What needs to be done =
Only the lines running from the line with "X50239Y107950D02*" to the end of the records below belong in the answer, each copied exactly.
__________
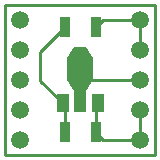
<source format=gtl>
G04*
G04 #@! TF.GenerationSoftware,Altium Limited,Altium Designer,23.1.1 (15)*
G04*
G04 Layer_Physical_Order=1*
G04 Layer_Color=255*
%FSLAX44Y44*%
%MOMM*%
G71*
G04*
G04 #@! TF.SameCoordinates,5B691318-C6FA-4817-97F9-BCD88DC9D6A9*
G04*
G04*
G04 #@! TF.FilePolarity,Positive*
G04*
G01*
G75*
%ADD10C,1.5000*%
%ADD11R,0.9561X1.6582*%
%ADD12R,1.0000X1.5000*%
%ADD13C,0.2540*%
G36*
X58500Y35890D02*
Y53890D01*
X52500Y62890D01*
Y81890D01*
X58500Y90890D01*
X68500D01*
X74500Y81890D01*
Y62890D01*
X68500Y53890D01*
Y35890D01*
X58500D01*
D02*
G37*
D10*
X114300Y88900D02*
D03*
Y114300D02*
D03*
Y38100D02*
D03*
X12700Y88900D02*
D03*
Y38100D02*
D03*
Y63500D02*
D03*
Y12700D02*
D03*
Y114300D02*
D03*
X114300Y12700D02*
D03*
Y63500D02*
D03*
D11*
X50239Y107950D02*
D03*
X76761D02*
D03*
X50239Y19050D02*
D03*
X76761D02*
D03*
D12*
X63500Y43390D02*
D03*
X78500D02*
D03*
X48500D02*
D03*
D13*
X0Y0D02*
X127000D01*
X0Y127000D02*
X127000D01*
Y0D02*
Y127000D01*
X0Y0D02*
Y127000D01*
X114300Y12700D02*
Y38100D01*
X76761Y41651D02*
X78500Y43390D01*
X76761Y19050D02*
Y41651D01*
Y19050D02*
X83111Y12700D01*
X114300D01*
X76761Y107950D02*
X83111Y114300D01*
X114300D01*
X29210Y62680D02*
X48500Y43390D01*
X29210Y62680D02*
Y86921D01*
X50239Y107950D01*
X48500Y43390D02*
X50239Y41651D01*
Y19050D02*
Y41651D01*
X63500Y72390D02*
X72390Y63500D01*
X114300D01*
Y88900D02*
Y114300D01*
M02*

</source>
__________
Completed task =
X50239Y107950D02*
D03*
X76761D02*
D03*
X50239Y19050D02*
D03*
X76761D02*
D03*
D12*
X63500Y43390D02*
D03*
X78500D02*
D03*
X48500D02*
D03*
D13*
X0Y0D02*
X127000D01*
X0Y127000D02*
X127000D01*
Y0D02*
Y127000D01*
X0Y0D02*
Y127000D01*
X114300Y12700D02*
Y38100D01*
X76761Y41651D02*
X78500Y43390D01*
X76761Y19050D02*
Y41651D01*
Y19050D02*
X83111Y12700D01*
X114300D01*
X76761Y107950D02*
X83111Y114300D01*
X114300D01*
X29210Y62680D02*
X48500Y43390D01*
X29210Y62680D02*
Y86921D01*
X50239Y107950D01*
X48500Y43390D02*
X50239Y41651D01*
Y19050D02*
Y41651D01*
X63500Y72390D02*
X72390Y63500D01*
X114300D01*
Y88900D02*
Y114300D01*
M02*

</source>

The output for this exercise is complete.